*Data extract*:

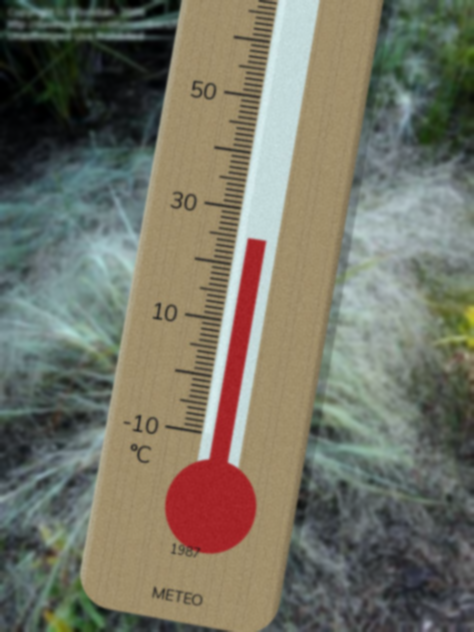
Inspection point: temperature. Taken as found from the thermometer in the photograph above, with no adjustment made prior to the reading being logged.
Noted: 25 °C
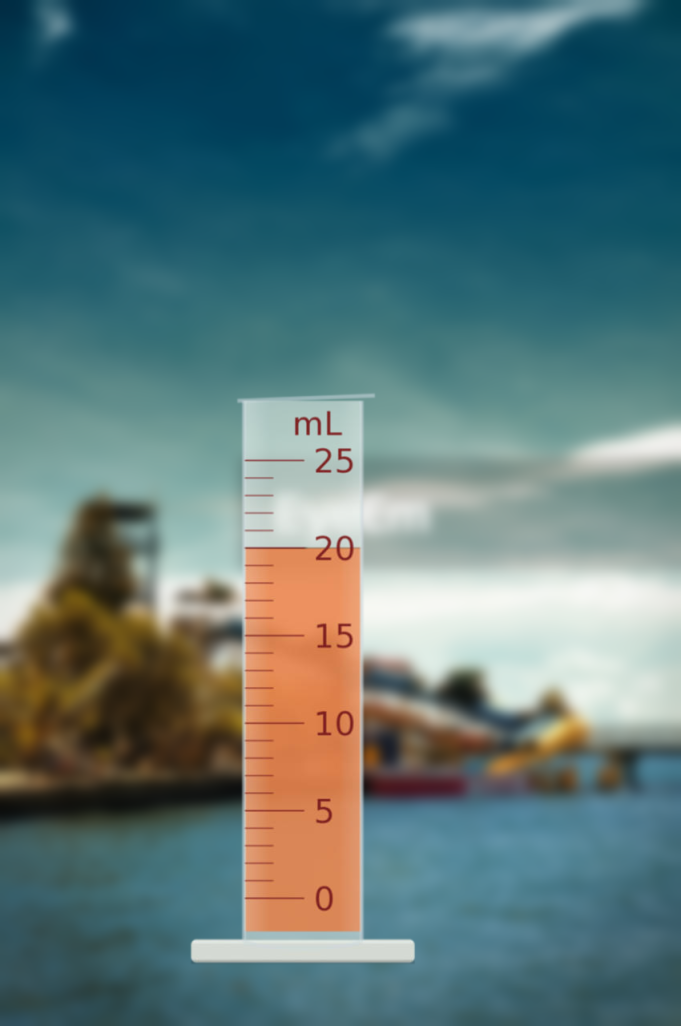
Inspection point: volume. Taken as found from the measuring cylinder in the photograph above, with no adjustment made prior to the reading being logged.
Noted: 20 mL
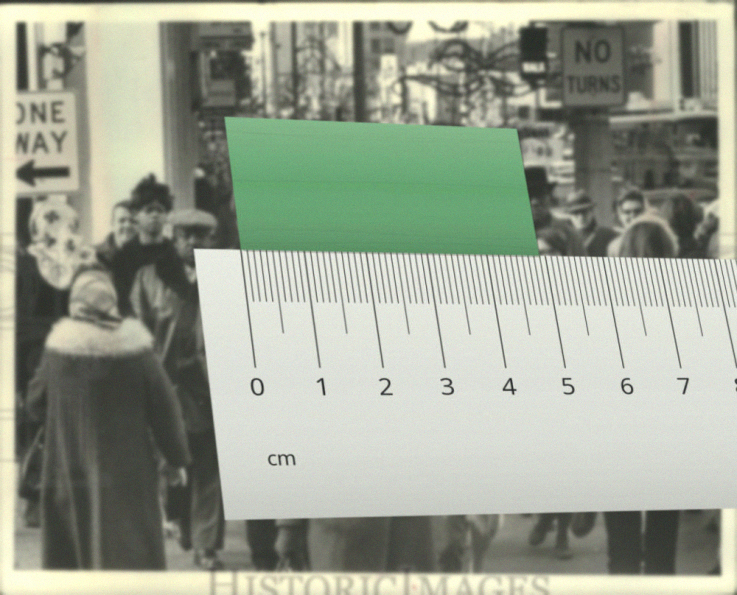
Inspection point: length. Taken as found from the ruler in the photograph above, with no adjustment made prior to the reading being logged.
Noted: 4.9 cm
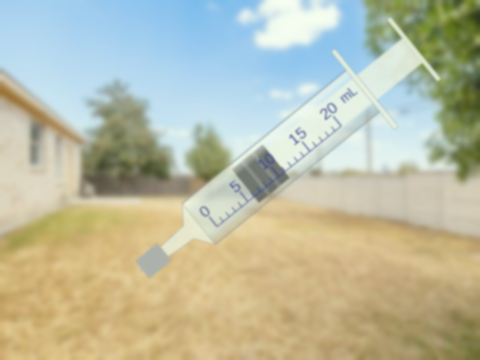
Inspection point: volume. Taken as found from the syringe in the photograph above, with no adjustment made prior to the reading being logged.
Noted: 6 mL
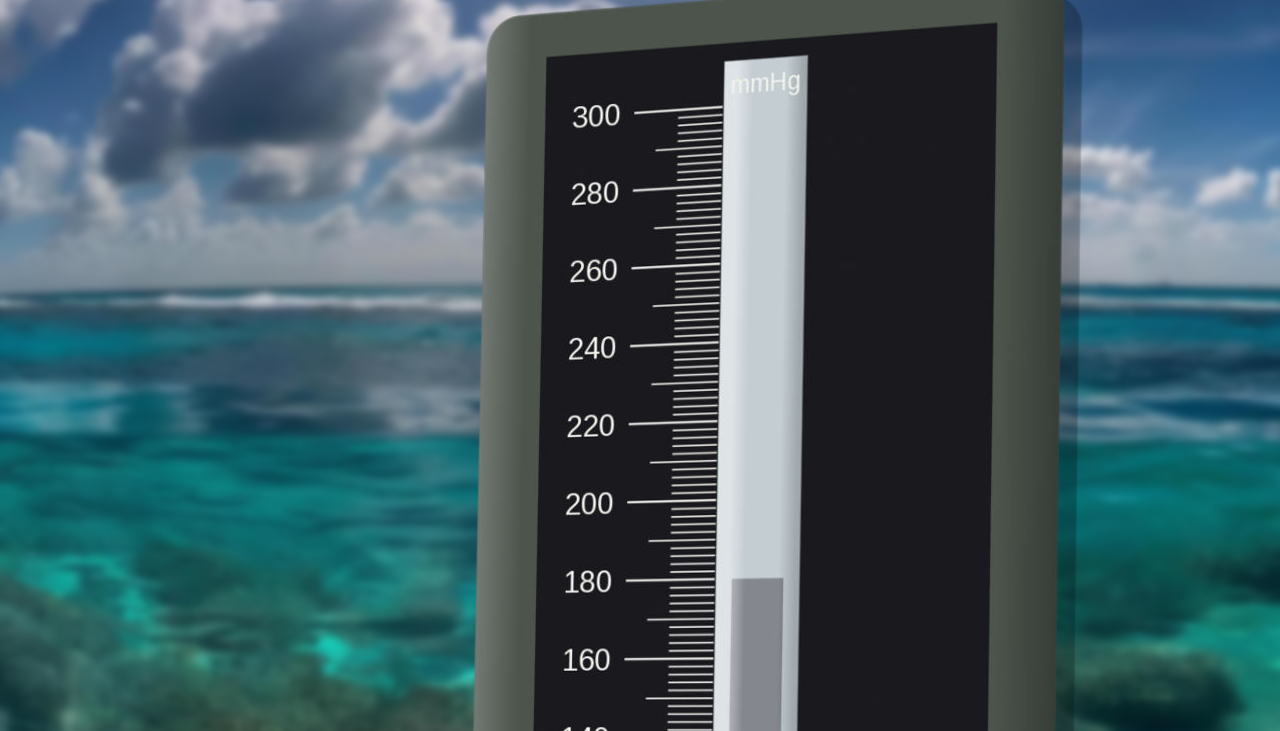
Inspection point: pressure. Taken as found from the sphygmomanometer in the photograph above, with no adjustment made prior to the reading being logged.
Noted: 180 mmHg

*Problem to solve*: Reproduce the records verbatim, beginning at their start and stopping after the line containing "Noted: 4.9 cm", with that line included. Omit the pictures from your output.

*Answer section*:
Inspection point: temperature. Taken as found from the thermometer in the photograph above, with no adjustment made prior to the reading being logged.
Noted: 25 °C
Inspection point: volume. Taken as found from the measuring cylinder in the photograph above, with no adjustment made prior to the reading being logged.
Noted: 20 mL
Inspection point: length. Taken as found from the ruler in the photograph above, with no adjustment made prior to the reading being logged.
Noted: 4.9 cm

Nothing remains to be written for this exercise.